[Supplied data]

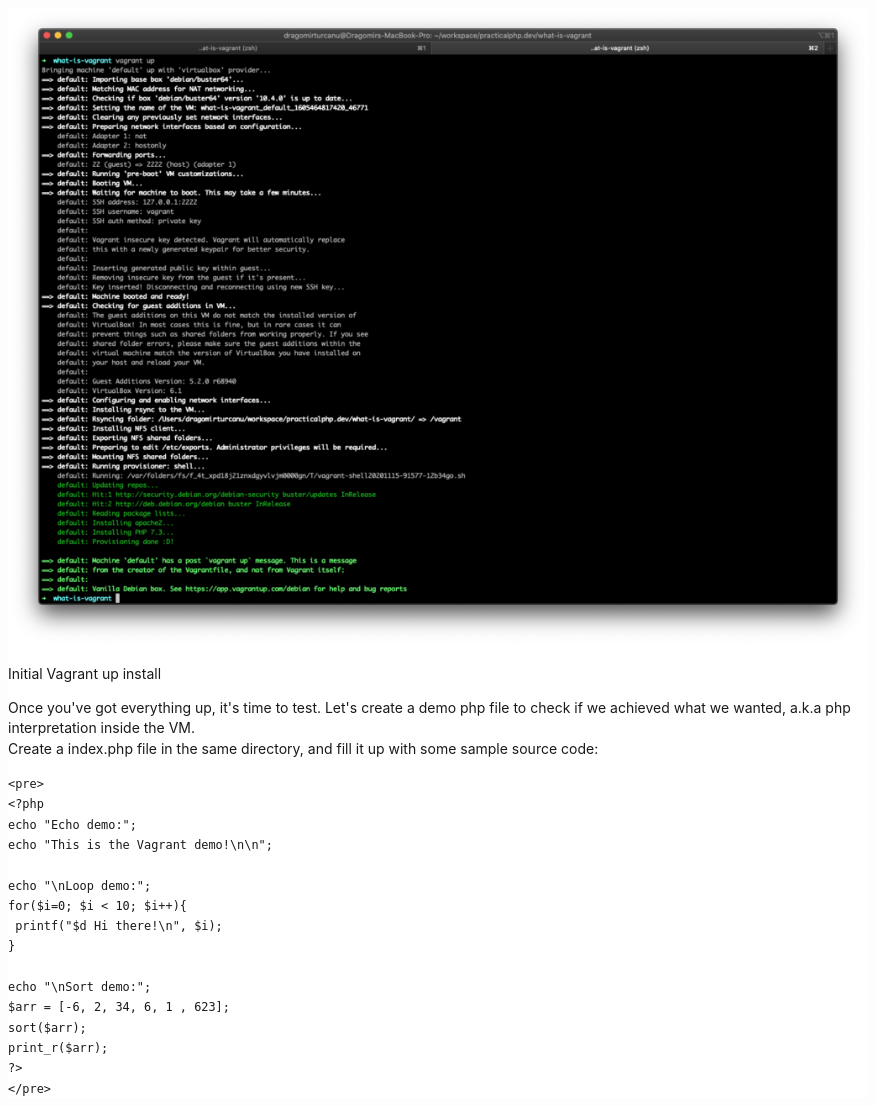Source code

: ![](images/Screen-Shot-2020-11-15-at-20.29.25-1024x758.png)

Initial Vagrant up install

Once you've got everything up, it's time to test. Let's create a demo php file to check if we achieved what we wanted, a.k.a php interpretation inside the VM.  
Create a index.php file in the same directory, and fill it up with some sample source code:

```
<pre>
<?php
echo "Echo demo:";
echo "This is the Vagrant demo!\n\n";

echo "\nLoop demo:";
for($i=0; $i < 10; $i++){
 printf("$d Hi there!\n", $i);
}

echo "\nSort demo:";
$arr = [-6, 2, 34, 6, 1 , 623];
sort($arr);
print_r($arr);
?>
</pre>
```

[/Supplied data]

# About this task
Would you output the data above exactly as written, but with no images?

# Expected answer
Source code

: ![](images/Screen-Shot-2020-11-15-at-20.29.25-1024x758.png)

Initial Vagrant up install

Once you've got everything up, it's time to test. Let's create a demo php file to check if we achieved what we wanted, a.k.a php interpretation inside the VM.  
Create a index.php file in the same directory, and fill it up with some sample source code:

```
<pre>
<?php
echo "Echo demo:";
echo "This is the Vagrant demo!\n\n";

echo "\nLoop demo:";
for($i=0; $i < 10; $i++){
 printf("$d Hi there!\n", $i);
}

echo "\nSort demo:";
$arr = [-6, 2, 34, 6, 1 , 623];
sort($arr);
print_r($arr);
?>
</pre>
```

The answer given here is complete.